# WORK INSTRUCTION
Give back the entries that follow exactly as written. Any picture gets left out.

# RECORDS FOR THIS EXERCISE
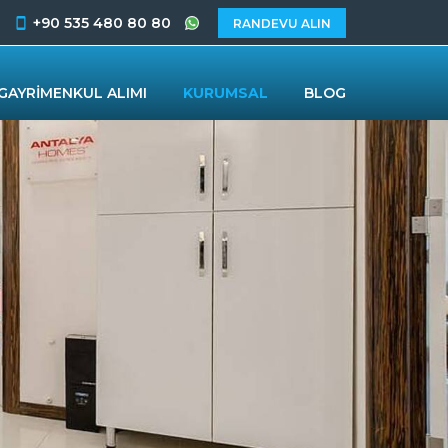
+90 535 480 80 80
RANDEVU ALIN
GAYRİMENKUL ALIMI
KURUMSAL
BLOG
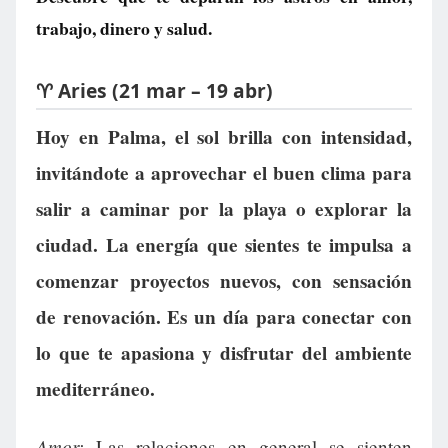
trabajo, dinero y salud.
♈ Aries (21 mar – 19 abr)
Hoy en Palma, el sol brilla con intensidad,
invitándote a aprovechar el buen clima para
salir a caminar por la playa o explorar la
ciudad. La energía que sientes te impulsa a
comenzar proyectos nuevos, con sensación
de renovación. Es un día para conectar con
lo que te apasiona y disfrutar del ambiente
mediterráneo.
Amor:
Las relaciones en general se sienten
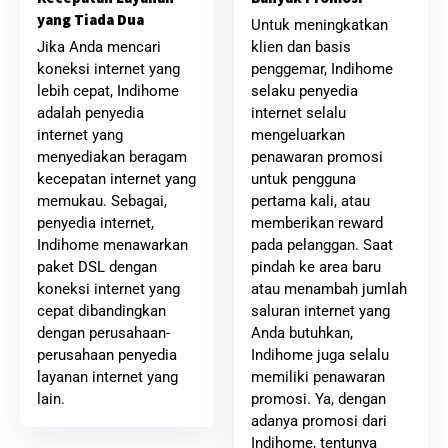
yang Tiada Dua
Untuk meningkatkan
klien dan basis
Jika Anda mencari
penggemar, Indihome
koneksi internet yang
selaku penyedia
lebih cepat, Indihome
internet selalu
adalah penyedia
mengeluarkan
internet yang
penawaran promosi
menyediakan beragam
untuk pengguna
kecepatan internet yang
pertama kali, atau
memukau. Sebagai,
memberikan reward
penyedia internet,
pada pelanggan. Saat
Indihome menawarkan
pindah ke area baru
paket DSL dengan
atau menambah jumlah
koneksi internet yang
saluran internet yang
cepat dibandingkan
Anda butuhkan,
dengan perusahaan-
Indihome juga selalu
perusahaan penyedia
memiliki penawaran
layanan internet yang
promosi. Ya, dengan
lain.
adanya promosi dari
Indihome, tentunya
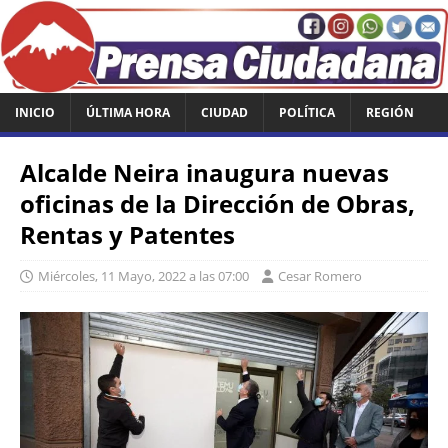
INICIO
ÚLTIMA HORA
CIUDAD
POLÍTICA
REGIÓN
Alcalde Neira inaugura nuevas
oficinas de la Dirección de Obras,
Rentas y Patentes
Miércoles, 11 Mayo, 2022 a las 07:00
Cesar Romero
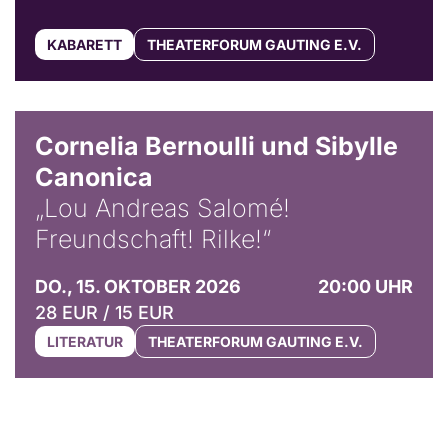
KABARETT
THEATERFORUM GAUTING E.V.
© Horst Stenzel
Cornelia Bernoulli und Sibylle
Canonica
„Lou Andreas Salomé!
Freundschaft! Rilke!“
DO., 15. OKTOBER 2026
20:00 UHR
28 EUR / 15 EUR
LITERATUR
THEATERFORUM GAUTING E.V.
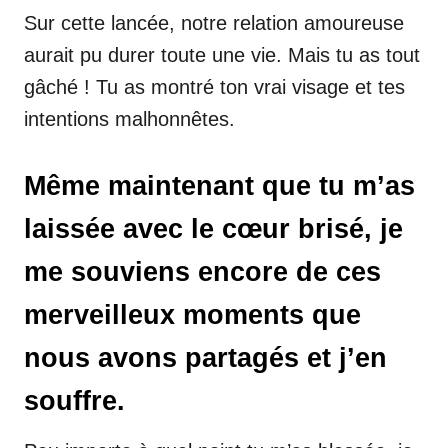
Sur cette lancée, notre relation amoureuse
aurait pu durer toute une vie. Mais tu as tout
gâché ! Tu as montré ton vrai visage et tes
intentions malhonnêtes.
Même maintenant que tu m’as
laissée avec le cœur brisé, je
me souviens encore de ces
merveilleux moments que
nous avons partagés et j’en
souffre.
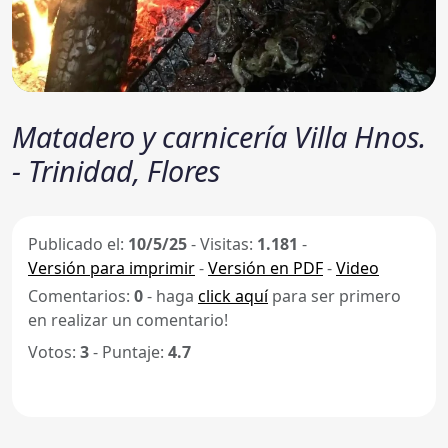
Matadero y carnicería Villa Hnos.
- Trinidad, Flores
Publicado el:
10/5/25
-
Visitas:
1.181
-
Versión para imprimir
-
Versión en PDF
-
Video
Comentarios:
0
- haga
click aquí
para ser primero
en realizar un comentario!
Votos:
3
- Puntaje:
4.7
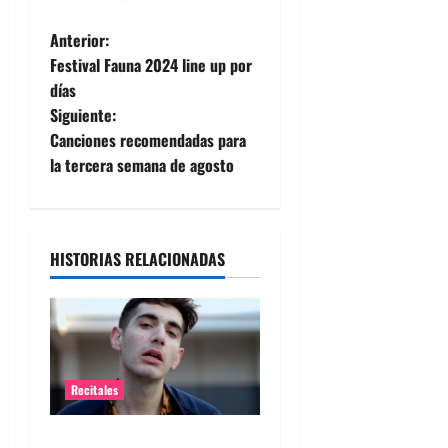
N
Anterior:
Festival Fauna 2024 line up por
a
días
Siguiente:
v
Canciones recomendadas para
e
la tercera semana de agosto
g
a
HISTORIAS RELACIONADAS
c
i
ó
Recitales
n
Alex Anwandter confirma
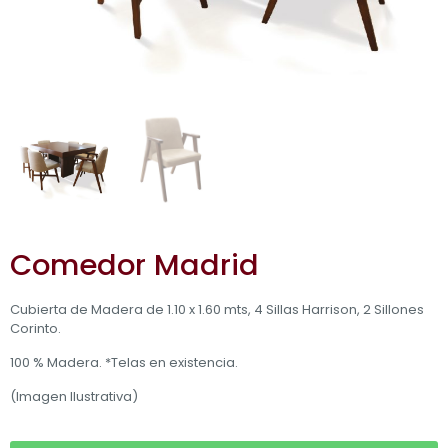
Comedor Madrid
Cubierta de Madera de 1.10 x 1.60 mts, 4 Sillas Harrison, 2 Sillones
Corinto.
100 % Madera. *Telas en existencia.
(Imagen Ilustrativa)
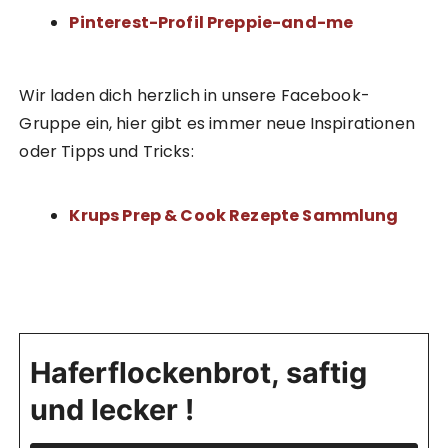
Pinterest-Profil Preppie-and-me
Wir laden dich herzlich in unsere Facebook-
Gruppe ein, hier gibt es immer neue Inspirationen
oder Tipps und Tricks:
Krups Prep & Cook Rezepte Sammlung
Haferflockenbrot, saftig
und lecker !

# COMPLETED TASK
+90 535 480 80 80
RANDEVU ALIN
GAYRİMENKUL ALIMI
KURUMSAL
BLOG
trabajo, dinero y salud.
♈ Aries (21 mar – 19 abr)
Hoy en Palma, el sol brilla con intensidad,
invitándote a aprovechar el buen clima para
salir a caminar por la playa o explorar la
ciudad. La energía que sientes te impulsa a
comenzar proyectos nuevos, con sensación
de renovación. Es un día para conectar con
lo que te apasiona y disfrutar del ambiente
mediterráneo.
Amor:
Las relaciones en general se sienten
yang Tiada Dua
Untuk meningkatkan
klien dan basis
Jika Anda mencari
penggemar, Indihome
koneksi internet yang
selaku penyedia
lebih cepat, Indihome
internet selalu
adalah penyedia
mengeluarkan
internet yang
penawaran promosi
menyediakan beragam
untuk pengguna
kecepatan internet yang
pertama kali, atau
memukau. Sebagai,
memberikan reward
penyedia internet,
pada pelanggan. Saat
Indihome menawarkan
pindah ke area baru
paket DSL dengan
atau menambah jumlah
koneksi internet yang
saluran internet yang
cepat dibandingkan
Anda butuhkan,
dengan perusahaan-
Indihome juga selalu
perusahaan penyedia
memiliki penawaran
layanan internet yang
promosi. Ya, dengan
lain.
adanya promosi dari
Indihome, tentunya
INICIO
ÚLTIMA HORA
CIUDAD
POLÍTICA
REGIÓN
Alcalde Neira inaugura nuevas
oficinas de la Dirección de Obras,
Rentas y Patentes
Miércoles, 11 Mayo, 2022 a las 07:00
Cesar Romero
KABARETT
THEATERFORUM GAUTING E.V.
© Horst Stenzel
Cornelia Bernoulli und Sibylle
Canonica
„Lou Andreas Salomé!
Freundschaft! Rilke!“
DO., 15. OKTOBER 2026
20:00 UHR
28 EUR / 15 EUR
LITERATUR
THEATERFORUM GAUTING E.V.
Sur cette lancée, notre relation amoureuse
aurait pu durer toute une vie. Mais tu as tout
gâché ! Tu as montré ton vrai visage et tes
intentions malhonnêtes.
Même maintenant que tu m’as
laissée avec le cœur brisé, je
me souviens encore de ces
merveilleux moments que
nous avons partagés et j’en
souffre.
Matadero y carnicería Villa Hnos.
- Trinidad, Flores
Publicado el:
10/5/25
-
Visitas:
1.181
-
Versión para imprimir
-
Versión en PDF
-
Video
Comentarios:
0
- haga
click aquí
para ser primero
en realizar un comentario!
Votos:
3
- Puntaje:
4.7
N
Anterior:
Festival Fauna 2024 line up por
a
días
Siguiente:
v
Canciones recomendadas para
e
la tercera semana de agosto
g
a
HISTORIAS RELACIONADAS
c
i
ó
Recitales
n
Alex Anwandter confirma
Comedor Madrid
Cubierta de Madera de 1.10 x 1.60 mts, 4 Sillas Harrison, 2 Sillones
Corinto.
100 % Madera. *Telas en existencia.
(Imagen Ilustrativa)
Pinterest-Profil Preppie-and-me
Wir laden dich herzlich in unsere Facebook-
Gruppe ein, hier gibt es immer neue Inspirationen
oder Tipps und Tricks:
Krups Prep & Cook Rezepte Sammlung
Haferflockenbrot, saftig
und lecker !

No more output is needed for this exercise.